Spoon Radio Japanに聞く!音声配信アプリのトレンドとこれから
音声配信アプリ「Spoon(スプーン)」を運営する株式会社 Spoon Radio Japanのジャパンカントリーマネージャー、川村絵美香さんにインタビュー。注目を集める音声コンテンツのこれからについて聞きました。
目次
Spoon(スプーン)とは
「Spoon(スプーン)」とは、韓国発の音声配信サービスのこと。2018年より日本語版もリリースされ、その後アジアだけでなく中東、アメリカに進出し、世界各国で拡大を続けています。
ユーザー数は全世界で3,000万を超え、たとえ孤独な夜もアプリを開くだけで居場所が見つけられるかもしれません。
その一番の特徴はライブ配信の「LIVE(ライブ)」、録音されたコンテンツを楽しむ「CAST(キャスト)」、30秒間という短い時間の中でリクエストされたセリフを投稿したり、大喜利などを行ったりできる「TALK(トーク※)」という3種の機能が存在するというところ。

実施する作業:
1/ Spoonの記事のうち、「ユーザー数は全世界で3,00」から「機能が存在するというところ。」までを一字一句変えずに書き写してください。
2/ Spoonの記事によると、Spoonの全世界のユーザー数はどのくらいですか。
3/ Spoonの記事の最後の文に続けて、その先の文章を書いてください。
この後に続く資料は、上のSpoonの記事とは別の出典から取ったものです。

データセット部分:
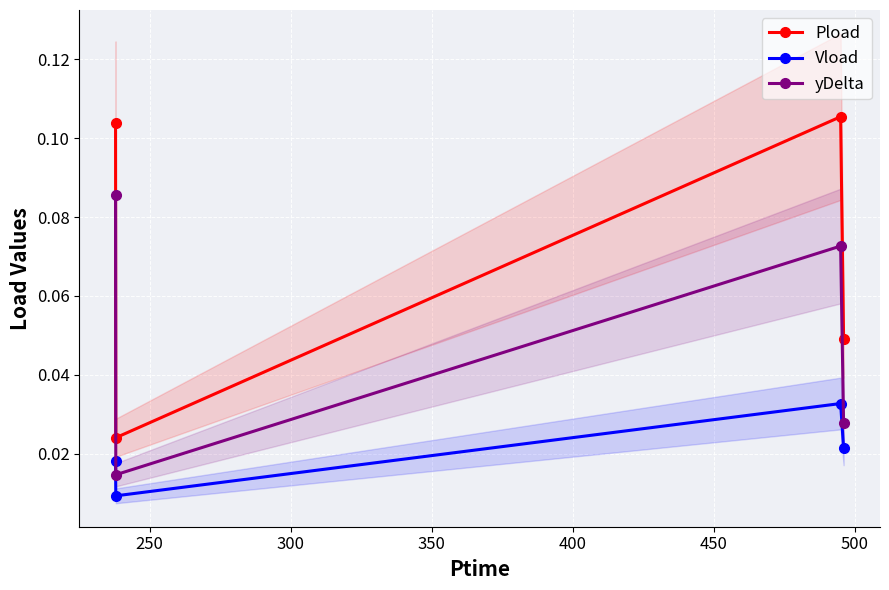

What are all the series names shown in the legend?

Pload, Vload, yDelta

記述式の解答:
1/
ユーザー数は全世界で3,000万を超え、たとえ孤独な夜もアプリを開くだけで居場所が見つけられるかもしれません。
その一番の特徴はライブ配信の「LIVE(ライブ)」、録音されたコンテンツを楽しむ「CAST(キャスト)」、30秒間という短い時間の中でリクエストされたセリフを投稿したり、大喜利などを行ったりできる「TALK(トーク※)」という3種の機能が存在するというところ。

2/ 3,000万を超えています。

3/
(※)2023年9月8日にTALK機能の終了を発表。(終了予定日は2023年10月4日(水)) |
キャンペーンや他企業とのコラボ企画も頻繁に行われており、さまざまな角度から楽しむことができます。
―Spoonの特徴についてお伺いできますか?
株式会社 Spoon Radio Japan ジャパンカントリーマネージャー 川村絵美香さん(以下、川村さん):Spoonの特徴はやはり、リアルタイムで交流できる「LIVE」、録音して何度も聞けるPodcastのような「CAST」、30秒程度の短い音声を楽しむ「TALK」という3つの形態で音声配信できるフォーマットがそろっているという点にあります。
それぞれの機能を持つプラットフォームはほかにも存在しますが、複合的に行っているのはSpoonだけではないでしょうか。
音質にも力を入れており、過去には一度離脱してほかの音声配信アプリにシフトした方が、その高クオリティーな音質をきっかけにSpoonへ戻ってくるということもあったくらい、高い評価をいただけています。
またコミュニティの密度や熱量が高いというのも特長です。
配信者さんとリスナーさんが、もう少し踏み込んだ近い距離感で交流されています。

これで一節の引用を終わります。